From "b", press "right" to land on "c".
From "c", press "right" to land on "d".
From "d", press "down" to land on "e".
From "e", press "down" to land on "f".

As you can see I tried every trick I’d read about on twitter: Particularly telling it to “show its work” and break down the answer into separate steps. Without that, the answers are always wrong. With it, they’re only sometimes right.

So it seems GPT-3 can’t reason about spatial relationships or directed graphs? Sometimes you think it’s working but you try a slightly different question (“b to f” instead of “a to f”) and it all comes crumbling down.

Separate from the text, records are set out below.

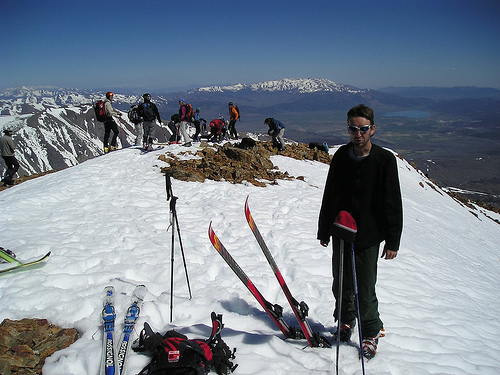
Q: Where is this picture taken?
A: On top of mountain.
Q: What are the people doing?
A: Skiing.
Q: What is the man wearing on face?
A: Sunglasses.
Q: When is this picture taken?
A: Daytime.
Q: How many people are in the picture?
A: Eleven.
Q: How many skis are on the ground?
A: Five.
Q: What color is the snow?
A: White.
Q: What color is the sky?
A: Blue.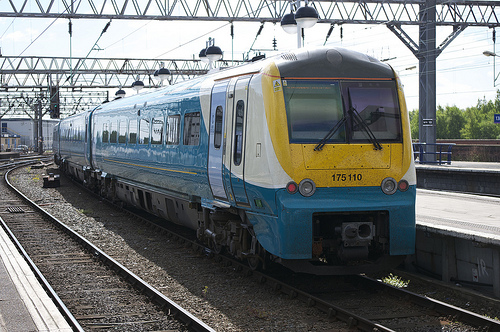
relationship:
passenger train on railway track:
[49, 43, 420, 283] [246, 260, 498, 330]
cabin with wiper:
[225, 44, 415, 264] [310, 109, 353, 153]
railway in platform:
[420, 140, 476, 192] [414, 155, 499, 175]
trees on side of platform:
[406, 100, 497, 145] [412, 126, 495, 246]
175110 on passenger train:
[326, 169, 364, 183] [49, 43, 420, 283]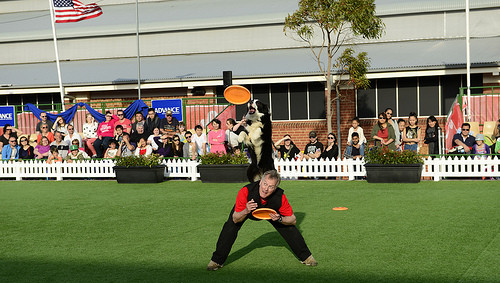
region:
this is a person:
[470, 126, 498, 162]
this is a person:
[408, 110, 448, 162]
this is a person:
[320, 123, 345, 170]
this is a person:
[268, 128, 305, 166]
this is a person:
[203, 109, 234, 163]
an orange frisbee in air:
[223, 83, 254, 106]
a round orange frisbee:
[249, 206, 279, 221]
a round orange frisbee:
[331, 203, 349, 209]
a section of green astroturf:
[2, 179, 498, 281]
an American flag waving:
[54, 0, 103, 25]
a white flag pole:
[48, 0, 65, 105]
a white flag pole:
[463, 0, 471, 120]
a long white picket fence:
[1, 157, 498, 177]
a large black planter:
[110, 155, 167, 182]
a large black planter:
[196, 152, 255, 182]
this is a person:
[204, 153, 339, 278]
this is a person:
[450, 109, 484, 160]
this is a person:
[400, 102, 427, 172]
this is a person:
[340, 112, 374, 163]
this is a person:
[302, 119, 333, 167]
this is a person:
[297, 122, 321, 170]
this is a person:
[197, 106, 235, 164]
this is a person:
[108, 119, 138, 156]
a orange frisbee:
[223, 84, 250, 104]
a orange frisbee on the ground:
[331, 202, 348, 215]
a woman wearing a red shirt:
[377, 125, 390, 150]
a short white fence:
[0, 160, 105, 182]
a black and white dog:
[233, 95, 275, 185]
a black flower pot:
[360, 152, 428, 182]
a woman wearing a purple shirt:
[35, 136, 47, 150]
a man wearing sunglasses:
[460, 123, 471, 138]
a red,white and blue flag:
[48, 2, 110, 27]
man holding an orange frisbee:
[205, 169, 317, 272]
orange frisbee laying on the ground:
[330, 202, 347, 214]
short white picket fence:
[0, 155, 498, 182]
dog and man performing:
[203, 83, 317, 273]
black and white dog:
[234, 95, 279, 184]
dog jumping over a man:
[207, 93, 319, 268]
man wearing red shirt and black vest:
[204, 168, 318, 273]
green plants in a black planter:
[112, 152, 165, 182]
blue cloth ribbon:
[23, 97, 149, 127]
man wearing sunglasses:
[453, 119, 474, 154]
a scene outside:
[4, 3, 499, 279]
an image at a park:
[5, 1, 498, 279]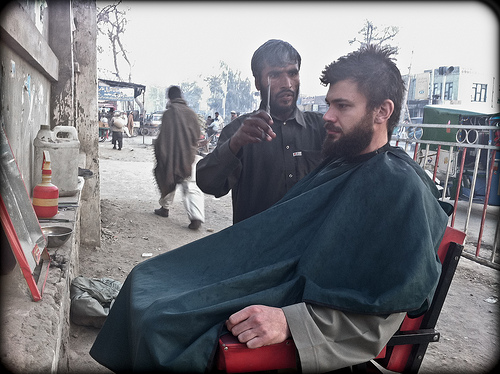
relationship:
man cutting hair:
[193, 39, 331, 256] [250, 41, 300, 68]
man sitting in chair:
[123, 47, 429, 374] [210, 226, 467, 374]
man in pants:
[153, 86, 206, 230] [159, 148, 204, 219]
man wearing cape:
[123, 47, 429, 374] [115, 163, 420, 371]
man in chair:
[123, 47, 429, 374] [216, 226, 466, 372]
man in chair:
[123, 47, 429, 374] [211, 224, 461, 364]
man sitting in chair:
[285, 52, 408, 212] [380, 260, 438, 369]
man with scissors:
[203, 41, 343, 256] [250, 67, 286, 144]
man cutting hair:
[193, 39, 331, 256] [317, 37, 411, 142]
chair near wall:
[211, 224, 461, 364] [16, 232, 72, 364]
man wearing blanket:
[153, 84, 201, 230] [151, 96, 203, 198]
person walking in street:
[100, 102, 150, 160] [101, 149, 174, 252]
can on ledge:
[30, 147, 60, 217] [1, 171, 88, 371]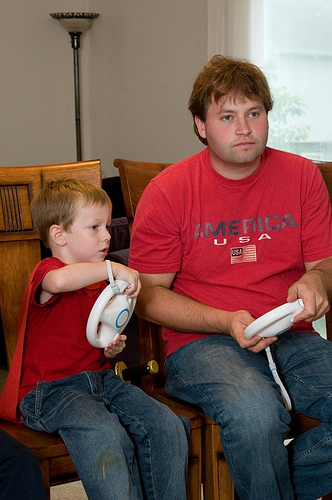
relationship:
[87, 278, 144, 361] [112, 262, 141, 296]
steering wheel in hands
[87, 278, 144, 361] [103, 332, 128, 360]
steering wheel in hands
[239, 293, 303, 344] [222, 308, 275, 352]
steering wheel in hands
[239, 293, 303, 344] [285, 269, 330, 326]
steering wheel in hands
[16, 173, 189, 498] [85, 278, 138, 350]
kid holding steering wheel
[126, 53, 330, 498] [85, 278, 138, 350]
man playing steering wheel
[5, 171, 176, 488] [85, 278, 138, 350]
kid playing steering wheel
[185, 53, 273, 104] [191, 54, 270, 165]
hair on head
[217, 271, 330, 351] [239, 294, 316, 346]
hands holding steering wheel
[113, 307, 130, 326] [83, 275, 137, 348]
circle on middle of wheel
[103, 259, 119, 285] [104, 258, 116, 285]
strap around strap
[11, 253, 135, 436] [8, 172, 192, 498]
shirt on kid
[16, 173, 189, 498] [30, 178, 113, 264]
kid has boyhead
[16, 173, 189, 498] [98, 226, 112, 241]
kid has nose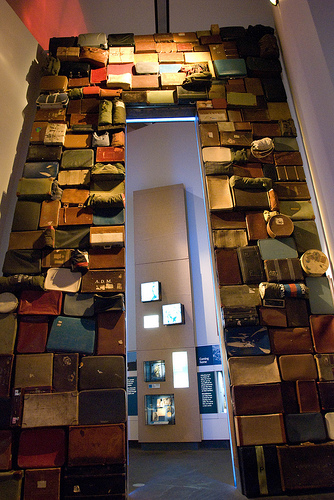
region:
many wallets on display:
[9, 21, 332, 498]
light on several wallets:
[89, 25, 241, 108]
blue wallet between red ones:
[40, 313, 101, 357]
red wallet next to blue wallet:
[12, 314, 54, 354]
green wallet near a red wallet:
[60, 146, 99, 170]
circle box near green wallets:
[265, 210, 295, 242]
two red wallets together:
[6, 424, 122, 470]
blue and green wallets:
[16, 160, 63, 199]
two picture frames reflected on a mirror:
[134, 275, 188, 331]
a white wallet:
[203, 170, 238, 211]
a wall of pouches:
[33, 377, 87, 450]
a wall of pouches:
[279, 372, 310, 468]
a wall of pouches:
[260, 423, 309, 489]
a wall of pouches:
[239, 375, 299, 479]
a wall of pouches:
[257, 381, 285, 461]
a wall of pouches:
[232, 409, 266, 468]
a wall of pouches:
[274, 364, 301, 432]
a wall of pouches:
[242, 378, 281, 446]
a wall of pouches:
[300, 341, 312, 445]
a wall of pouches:
[291, 354, 302, 442]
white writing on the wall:
[161, 340, 227, 462]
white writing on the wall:
[185, 316, 239, 473]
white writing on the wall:
[206, 351, 249, 487]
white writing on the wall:
[185, 253, 236, 422]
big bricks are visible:
[215, 291, 280, 429]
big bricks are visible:
[197, 370, 281, 494]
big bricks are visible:
[235, 275, 297, 469]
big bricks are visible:
[249, 344, 308, 494]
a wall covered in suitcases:
[13, 25, 331, 488]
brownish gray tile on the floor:
[151, 456, 208, 488]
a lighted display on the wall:
[144, 390, 189, 428]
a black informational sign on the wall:
[197, 371, 222, 423]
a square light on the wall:
[132, 308, 167, 330]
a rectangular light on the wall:
[167, 344, 192, 391]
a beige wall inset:
[139, 191, 190, 264]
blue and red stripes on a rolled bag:
[281, 282, 301, 295]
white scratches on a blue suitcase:
[230, 334, 260, 349]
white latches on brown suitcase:
[13, 385, 18, 429]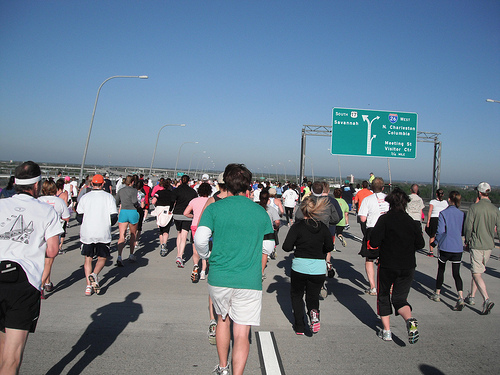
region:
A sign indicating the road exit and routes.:
[328, 104, 420, 159]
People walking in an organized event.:
[0, 158, 498, 374]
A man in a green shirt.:
[190, 160, 274, 372]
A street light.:
[78, 68, 149, 168]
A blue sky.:
[0, 0, 498, 106]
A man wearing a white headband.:
[7, 158, 42, 192]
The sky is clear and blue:
[2, 4, 495, 188]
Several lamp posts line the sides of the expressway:
[34, 38, 499, 177]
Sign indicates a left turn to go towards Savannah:
[331, 105, 421, 162]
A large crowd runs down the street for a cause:
[3, 131, 495, 370]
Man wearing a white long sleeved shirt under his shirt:
[178, 182, 291, 374]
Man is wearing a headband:
[10, 157, 50, 203]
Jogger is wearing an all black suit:
[368, 184, 443, 366]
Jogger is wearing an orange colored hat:
[70, 169, 127, 306]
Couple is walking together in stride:
[430, 161, 493, 327]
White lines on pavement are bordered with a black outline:
[248, 328, 289, 373]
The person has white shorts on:
[203, 275, 268, 332]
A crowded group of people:
[8, 145, 487, 347]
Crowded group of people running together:
[21, 169, 461, 314]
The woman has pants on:
[280, 267, 333, 340]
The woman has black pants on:
[282, 266, 337, 338]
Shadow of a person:
[80, 288, 172, 354]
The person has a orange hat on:
[83, 170, 111, 204]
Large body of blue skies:
[162, 17, 334, 92]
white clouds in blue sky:
[25, 13, 80, 55]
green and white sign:
[331, 98, 426, 160]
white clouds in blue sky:
[177, 38, 218, 79]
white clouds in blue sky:
[185, 95, 237, 129]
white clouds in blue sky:
[222, 13, 313, 85]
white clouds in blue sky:
[387, 19, 447, 61]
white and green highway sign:
[321, 101, 432, 162]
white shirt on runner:
[77, 192, 119, 237]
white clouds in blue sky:
[40, 29, 90, 71]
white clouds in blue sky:
[394, 13, 459, 53]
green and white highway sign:
[332, 85, 440, 175]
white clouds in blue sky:
[31, 9, 88, 81]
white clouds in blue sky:
[435, 42, 479, 107]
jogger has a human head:
[222, 162, 253, 197]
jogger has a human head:
[303, 197, 315, 217]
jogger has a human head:
[409, 182, 419, 192]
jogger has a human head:
[448, 188, 461, 205]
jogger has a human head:
[474, 182, 491, 199]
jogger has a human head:
[90, 173, 107, 185]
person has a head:
[224, 164, 253, 195]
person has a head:
[304, 201, 314, 221]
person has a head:
[308, 179, 325, 194]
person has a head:
[387, 188, 409, 213]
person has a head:
[370, 175, 382, 192]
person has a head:
[93, 171, 103, 190]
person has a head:
[14, 160, 42, 198]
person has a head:
[179, 174, 189, 184]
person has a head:
[198, 181, 211, 196]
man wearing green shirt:
[191, 162, 272, 374]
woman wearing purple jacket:
[432, 193, 465, 310]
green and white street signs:
[326, 109, 416, 161]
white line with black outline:
[257, 325, 284, 372]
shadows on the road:
[42, 213, 482, 373]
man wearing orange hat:
[77, 170, 127, 293]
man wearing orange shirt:
[348, 177, 371, 214]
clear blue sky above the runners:
[3, 2, 497, 183]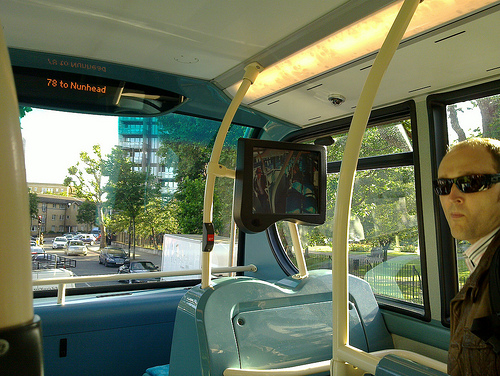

Other times it surprises you — here it inferred transitions that I didn’t explicitly tell it about:

From "f" to "a":

Press "left" to go from "f" to "e".
Press "left" to go from "e" to "d".
Press "up" to go from "d" to "a".

Cost

OpenAI charges USD$0.02 per 1,000 tokens. Each of my requests used about that, 1,000 tokens (here’s my full prompt again). If you give my script free rein to run without human interaction, in an effort to get GPT-3 to explore and learn some kind of model of the application under test… well, you can very quickly use up your $18 free trial credit.

Future work

This particular use of GPT-3 isn’t very promising — it’s too flaky, unpredictable, and not clever enough for anything but the most trivial tasks. Having said that, I wouldn’t mind trying the same experiment with the “Codex” model, which is specifically designed to output Python code. Codex is the model that Copilot uses, but it isn’t available via the API yet (there’s a closed beta with a waiting list).

Nevertheless, I’m bullish on Machine Learning for improving the state of the art in GUI testing. Particularly in 3 areas:

What’s most exciting is that I can see a clear path forward to apply Machine Learning incrementally in any of these areas to start delivering valuable tooling.